EXERCISE OBJECTIVE - Edit the rows below, starting at the first row and ending at the line that contains "scientific name: Branta canadensis". Replace "common name" with "vernacular name" and leave everything else unchanged.

INPUT FOR THIS TASK -
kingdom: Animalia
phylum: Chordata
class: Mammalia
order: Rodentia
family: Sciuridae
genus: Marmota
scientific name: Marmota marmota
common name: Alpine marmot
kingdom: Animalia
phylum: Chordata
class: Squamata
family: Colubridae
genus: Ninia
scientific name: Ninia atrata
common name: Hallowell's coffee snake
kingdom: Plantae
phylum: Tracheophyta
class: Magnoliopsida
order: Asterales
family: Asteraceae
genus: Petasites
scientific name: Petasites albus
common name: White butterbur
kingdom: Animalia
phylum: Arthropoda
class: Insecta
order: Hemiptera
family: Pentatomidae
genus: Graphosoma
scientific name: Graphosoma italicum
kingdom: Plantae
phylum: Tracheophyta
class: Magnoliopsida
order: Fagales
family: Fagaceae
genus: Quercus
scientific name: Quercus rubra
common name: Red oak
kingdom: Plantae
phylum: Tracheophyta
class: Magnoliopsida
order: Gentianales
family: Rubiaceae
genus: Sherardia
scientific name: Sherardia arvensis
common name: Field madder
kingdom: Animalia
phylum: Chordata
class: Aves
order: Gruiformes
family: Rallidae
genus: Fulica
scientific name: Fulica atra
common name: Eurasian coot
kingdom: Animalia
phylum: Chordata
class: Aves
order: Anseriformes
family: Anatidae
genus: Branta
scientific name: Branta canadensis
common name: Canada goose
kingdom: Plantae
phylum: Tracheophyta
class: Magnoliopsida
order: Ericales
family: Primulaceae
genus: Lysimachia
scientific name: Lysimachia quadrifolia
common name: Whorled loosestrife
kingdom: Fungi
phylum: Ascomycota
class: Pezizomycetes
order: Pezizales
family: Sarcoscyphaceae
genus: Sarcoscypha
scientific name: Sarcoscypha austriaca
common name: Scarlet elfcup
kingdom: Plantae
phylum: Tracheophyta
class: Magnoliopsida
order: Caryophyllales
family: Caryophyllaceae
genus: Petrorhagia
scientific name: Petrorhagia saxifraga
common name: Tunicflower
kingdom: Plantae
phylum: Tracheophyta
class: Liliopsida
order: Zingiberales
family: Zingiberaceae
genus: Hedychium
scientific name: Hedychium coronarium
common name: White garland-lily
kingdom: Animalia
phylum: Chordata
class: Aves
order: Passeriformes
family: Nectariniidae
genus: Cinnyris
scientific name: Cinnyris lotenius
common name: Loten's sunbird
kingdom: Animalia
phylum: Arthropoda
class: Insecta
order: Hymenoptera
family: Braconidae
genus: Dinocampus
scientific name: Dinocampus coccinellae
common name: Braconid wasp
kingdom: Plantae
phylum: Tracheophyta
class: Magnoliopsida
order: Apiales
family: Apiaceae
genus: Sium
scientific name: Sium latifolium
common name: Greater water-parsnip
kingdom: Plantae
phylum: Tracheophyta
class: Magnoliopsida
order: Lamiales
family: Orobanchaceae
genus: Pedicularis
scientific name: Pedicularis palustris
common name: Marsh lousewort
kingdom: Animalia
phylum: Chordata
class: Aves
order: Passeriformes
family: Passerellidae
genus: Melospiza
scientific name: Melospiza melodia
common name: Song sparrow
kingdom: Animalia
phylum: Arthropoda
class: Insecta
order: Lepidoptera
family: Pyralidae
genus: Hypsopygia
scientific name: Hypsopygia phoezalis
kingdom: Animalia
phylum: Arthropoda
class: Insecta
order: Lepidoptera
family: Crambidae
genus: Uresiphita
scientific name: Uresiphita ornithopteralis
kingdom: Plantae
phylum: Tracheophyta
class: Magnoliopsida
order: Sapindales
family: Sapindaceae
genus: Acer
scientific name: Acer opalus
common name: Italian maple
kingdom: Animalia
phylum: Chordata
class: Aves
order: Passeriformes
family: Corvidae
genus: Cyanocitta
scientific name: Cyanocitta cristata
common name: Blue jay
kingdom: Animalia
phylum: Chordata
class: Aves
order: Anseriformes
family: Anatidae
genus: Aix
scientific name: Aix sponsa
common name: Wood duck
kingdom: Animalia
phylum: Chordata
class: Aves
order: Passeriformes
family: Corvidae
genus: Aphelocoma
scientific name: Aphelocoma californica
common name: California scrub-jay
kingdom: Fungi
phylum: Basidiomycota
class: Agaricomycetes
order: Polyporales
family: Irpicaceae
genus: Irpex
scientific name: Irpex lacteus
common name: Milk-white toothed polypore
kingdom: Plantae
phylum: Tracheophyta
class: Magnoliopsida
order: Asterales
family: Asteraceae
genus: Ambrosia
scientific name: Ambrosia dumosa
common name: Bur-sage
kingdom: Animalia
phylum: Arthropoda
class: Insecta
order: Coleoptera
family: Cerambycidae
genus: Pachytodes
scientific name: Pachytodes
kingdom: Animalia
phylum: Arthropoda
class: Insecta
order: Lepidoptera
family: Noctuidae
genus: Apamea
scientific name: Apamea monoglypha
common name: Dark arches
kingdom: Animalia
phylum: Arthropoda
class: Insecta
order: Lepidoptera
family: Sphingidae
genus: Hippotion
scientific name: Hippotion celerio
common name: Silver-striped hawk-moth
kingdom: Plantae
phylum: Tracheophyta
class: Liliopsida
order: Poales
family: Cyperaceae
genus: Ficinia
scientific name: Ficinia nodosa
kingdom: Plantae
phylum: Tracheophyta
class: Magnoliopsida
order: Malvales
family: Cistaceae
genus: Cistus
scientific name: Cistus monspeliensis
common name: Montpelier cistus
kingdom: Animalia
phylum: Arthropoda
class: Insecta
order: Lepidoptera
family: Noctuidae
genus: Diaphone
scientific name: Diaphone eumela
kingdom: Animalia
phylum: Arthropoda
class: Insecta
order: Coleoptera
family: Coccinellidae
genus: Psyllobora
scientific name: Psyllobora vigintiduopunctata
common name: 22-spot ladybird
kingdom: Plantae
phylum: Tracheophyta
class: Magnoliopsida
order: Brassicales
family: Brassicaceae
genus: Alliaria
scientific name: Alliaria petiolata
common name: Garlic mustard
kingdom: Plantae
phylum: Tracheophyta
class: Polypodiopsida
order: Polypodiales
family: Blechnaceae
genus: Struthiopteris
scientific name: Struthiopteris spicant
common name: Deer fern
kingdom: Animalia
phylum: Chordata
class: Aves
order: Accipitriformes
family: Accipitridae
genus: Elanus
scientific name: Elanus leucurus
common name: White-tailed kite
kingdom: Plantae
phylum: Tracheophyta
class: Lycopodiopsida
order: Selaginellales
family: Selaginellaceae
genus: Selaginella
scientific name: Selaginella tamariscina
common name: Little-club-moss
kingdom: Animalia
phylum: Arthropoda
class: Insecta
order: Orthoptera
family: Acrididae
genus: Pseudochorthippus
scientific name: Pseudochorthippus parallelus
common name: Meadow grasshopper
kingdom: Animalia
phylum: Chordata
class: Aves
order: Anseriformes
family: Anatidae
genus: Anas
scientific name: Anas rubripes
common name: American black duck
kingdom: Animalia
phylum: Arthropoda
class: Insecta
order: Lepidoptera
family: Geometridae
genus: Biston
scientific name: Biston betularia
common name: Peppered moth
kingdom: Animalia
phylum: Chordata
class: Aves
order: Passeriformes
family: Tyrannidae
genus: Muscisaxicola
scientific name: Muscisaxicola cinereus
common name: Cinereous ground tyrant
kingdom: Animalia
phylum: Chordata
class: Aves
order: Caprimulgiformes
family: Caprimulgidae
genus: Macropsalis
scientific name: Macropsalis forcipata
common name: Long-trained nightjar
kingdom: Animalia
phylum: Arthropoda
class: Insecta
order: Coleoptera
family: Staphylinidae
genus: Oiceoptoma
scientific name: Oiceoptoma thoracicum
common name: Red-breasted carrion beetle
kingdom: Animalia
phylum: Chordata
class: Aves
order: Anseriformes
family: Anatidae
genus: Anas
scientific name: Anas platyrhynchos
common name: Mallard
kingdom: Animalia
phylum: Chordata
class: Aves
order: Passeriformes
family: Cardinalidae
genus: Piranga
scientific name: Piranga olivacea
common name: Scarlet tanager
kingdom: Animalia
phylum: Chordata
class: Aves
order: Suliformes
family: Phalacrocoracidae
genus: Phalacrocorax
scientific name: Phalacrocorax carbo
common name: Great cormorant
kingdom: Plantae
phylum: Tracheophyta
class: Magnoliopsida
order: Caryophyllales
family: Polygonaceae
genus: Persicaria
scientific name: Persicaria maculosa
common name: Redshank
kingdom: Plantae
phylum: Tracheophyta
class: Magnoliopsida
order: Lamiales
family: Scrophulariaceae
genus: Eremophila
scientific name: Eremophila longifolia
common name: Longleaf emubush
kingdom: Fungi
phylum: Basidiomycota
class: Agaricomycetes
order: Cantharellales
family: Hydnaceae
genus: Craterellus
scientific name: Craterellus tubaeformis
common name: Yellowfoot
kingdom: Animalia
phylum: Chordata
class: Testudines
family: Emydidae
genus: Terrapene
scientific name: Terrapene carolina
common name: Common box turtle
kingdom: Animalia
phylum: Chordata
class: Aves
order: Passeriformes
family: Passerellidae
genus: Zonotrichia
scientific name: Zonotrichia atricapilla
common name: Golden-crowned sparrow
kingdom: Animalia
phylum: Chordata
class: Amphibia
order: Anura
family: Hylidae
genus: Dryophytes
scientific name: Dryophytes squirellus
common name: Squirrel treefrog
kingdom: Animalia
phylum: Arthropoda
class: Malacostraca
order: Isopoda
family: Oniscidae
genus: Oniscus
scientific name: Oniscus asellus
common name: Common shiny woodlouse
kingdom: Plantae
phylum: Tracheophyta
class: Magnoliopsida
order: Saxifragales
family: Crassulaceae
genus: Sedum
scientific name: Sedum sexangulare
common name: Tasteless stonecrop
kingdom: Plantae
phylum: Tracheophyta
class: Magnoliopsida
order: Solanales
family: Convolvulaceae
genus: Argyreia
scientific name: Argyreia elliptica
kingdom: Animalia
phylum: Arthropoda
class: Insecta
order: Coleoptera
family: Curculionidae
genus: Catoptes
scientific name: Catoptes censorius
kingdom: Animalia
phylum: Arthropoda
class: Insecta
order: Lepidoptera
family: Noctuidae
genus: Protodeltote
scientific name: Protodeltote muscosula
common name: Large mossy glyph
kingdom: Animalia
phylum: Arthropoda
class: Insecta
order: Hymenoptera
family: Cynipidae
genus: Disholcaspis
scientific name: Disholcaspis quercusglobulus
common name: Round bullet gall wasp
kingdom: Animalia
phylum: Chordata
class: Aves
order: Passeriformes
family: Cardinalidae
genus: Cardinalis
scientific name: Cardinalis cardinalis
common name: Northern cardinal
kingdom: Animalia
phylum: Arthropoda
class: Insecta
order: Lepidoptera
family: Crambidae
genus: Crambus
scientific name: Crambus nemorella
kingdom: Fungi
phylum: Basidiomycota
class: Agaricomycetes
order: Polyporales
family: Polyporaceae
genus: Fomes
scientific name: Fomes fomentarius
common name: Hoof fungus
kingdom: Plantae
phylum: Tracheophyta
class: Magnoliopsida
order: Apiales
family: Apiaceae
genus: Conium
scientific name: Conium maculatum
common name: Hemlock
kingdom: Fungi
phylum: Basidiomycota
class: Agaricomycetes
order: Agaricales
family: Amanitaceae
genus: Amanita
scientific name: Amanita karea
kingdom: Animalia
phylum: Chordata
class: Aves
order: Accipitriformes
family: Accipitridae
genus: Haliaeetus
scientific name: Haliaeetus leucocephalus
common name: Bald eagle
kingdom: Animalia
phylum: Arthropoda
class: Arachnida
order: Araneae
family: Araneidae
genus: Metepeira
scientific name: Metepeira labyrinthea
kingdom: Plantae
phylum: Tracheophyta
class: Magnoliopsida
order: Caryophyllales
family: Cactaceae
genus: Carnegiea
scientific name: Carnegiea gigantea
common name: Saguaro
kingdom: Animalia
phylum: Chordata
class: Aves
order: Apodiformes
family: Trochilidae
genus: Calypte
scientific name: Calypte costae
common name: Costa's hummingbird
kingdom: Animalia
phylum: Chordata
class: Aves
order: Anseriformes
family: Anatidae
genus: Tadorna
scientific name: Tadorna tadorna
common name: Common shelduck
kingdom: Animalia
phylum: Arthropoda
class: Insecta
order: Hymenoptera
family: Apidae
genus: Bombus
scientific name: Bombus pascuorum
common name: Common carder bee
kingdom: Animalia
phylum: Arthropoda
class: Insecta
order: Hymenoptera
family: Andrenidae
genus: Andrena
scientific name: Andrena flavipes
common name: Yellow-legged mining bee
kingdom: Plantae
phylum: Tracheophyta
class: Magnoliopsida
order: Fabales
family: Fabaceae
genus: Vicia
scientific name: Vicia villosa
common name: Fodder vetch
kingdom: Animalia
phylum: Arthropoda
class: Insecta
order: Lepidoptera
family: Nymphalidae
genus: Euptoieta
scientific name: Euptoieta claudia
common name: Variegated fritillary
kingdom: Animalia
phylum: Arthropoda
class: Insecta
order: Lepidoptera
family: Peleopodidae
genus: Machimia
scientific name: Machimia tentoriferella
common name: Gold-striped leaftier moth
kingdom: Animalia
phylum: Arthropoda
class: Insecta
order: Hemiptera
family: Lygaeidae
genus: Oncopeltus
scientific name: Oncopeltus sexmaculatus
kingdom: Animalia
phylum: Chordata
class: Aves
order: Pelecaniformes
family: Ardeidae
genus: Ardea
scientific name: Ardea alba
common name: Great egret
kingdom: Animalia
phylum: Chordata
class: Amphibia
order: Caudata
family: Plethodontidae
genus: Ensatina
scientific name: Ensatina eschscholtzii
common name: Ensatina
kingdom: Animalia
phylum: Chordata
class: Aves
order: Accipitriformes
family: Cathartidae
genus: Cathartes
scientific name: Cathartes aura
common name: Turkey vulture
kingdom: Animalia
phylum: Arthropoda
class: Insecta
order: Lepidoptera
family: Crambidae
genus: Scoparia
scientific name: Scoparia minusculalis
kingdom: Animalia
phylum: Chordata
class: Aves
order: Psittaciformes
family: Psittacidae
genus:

FULL SOLUTION -
kingdom: Animalia
phylum: Chordata
class: Mammalia
order: Rodentia
family: Sciuridae
genus: Marmota
scientific name: Marmota marmota
vernacular name: Alpine marmot
kingdom: Animalia
phylum: Chordata
class: Squamata
family: Colubridae
genus: Ninia
scientific name: Ninia atrata
vernacular name: Hallowell's coffee snake
kingdom: Plantae
phylum: Tracheophyta
class: Magnoliopsida
order: Asterales
family: Asteraceae
genus: Petasites
scientific name: Petasites albus
vernacular name: White butterbur
kingdom: Animalia
phylum: Arthropoda
class: Insecta
order: Hemiptera
family: Pentatomidae
genus: Graphosoma
scientific name: Graphosoma italicum
kingdom: Plantae
phylum: Tracheophyta
class: Magnoliopsida
order: Fagales
family: Fagaceae
genus: Quercus
scientific name: Quercus rubra
vernacular name: Red oak
kingdom: Plantae
phylum: Tracheophyta
class: Magnoliopsida
order: Gentianales
family: Rubiaceae
genus: Sherardia
scientific name: Sherardia arvensis
vernacular name: Field madder
kingdom: Animalia
phylum: Chordata
class: Aves
order: Gruiformes
family: Rallidae
genus: Fulica
scientific name: Fulica atra
vernacular name: Eurasian coot
kingdom: Animalia
phylum: Chordata
class: Aves
order: Anseriformes
family: Anatidae
genus: Branta
scientific name: Branta canadensis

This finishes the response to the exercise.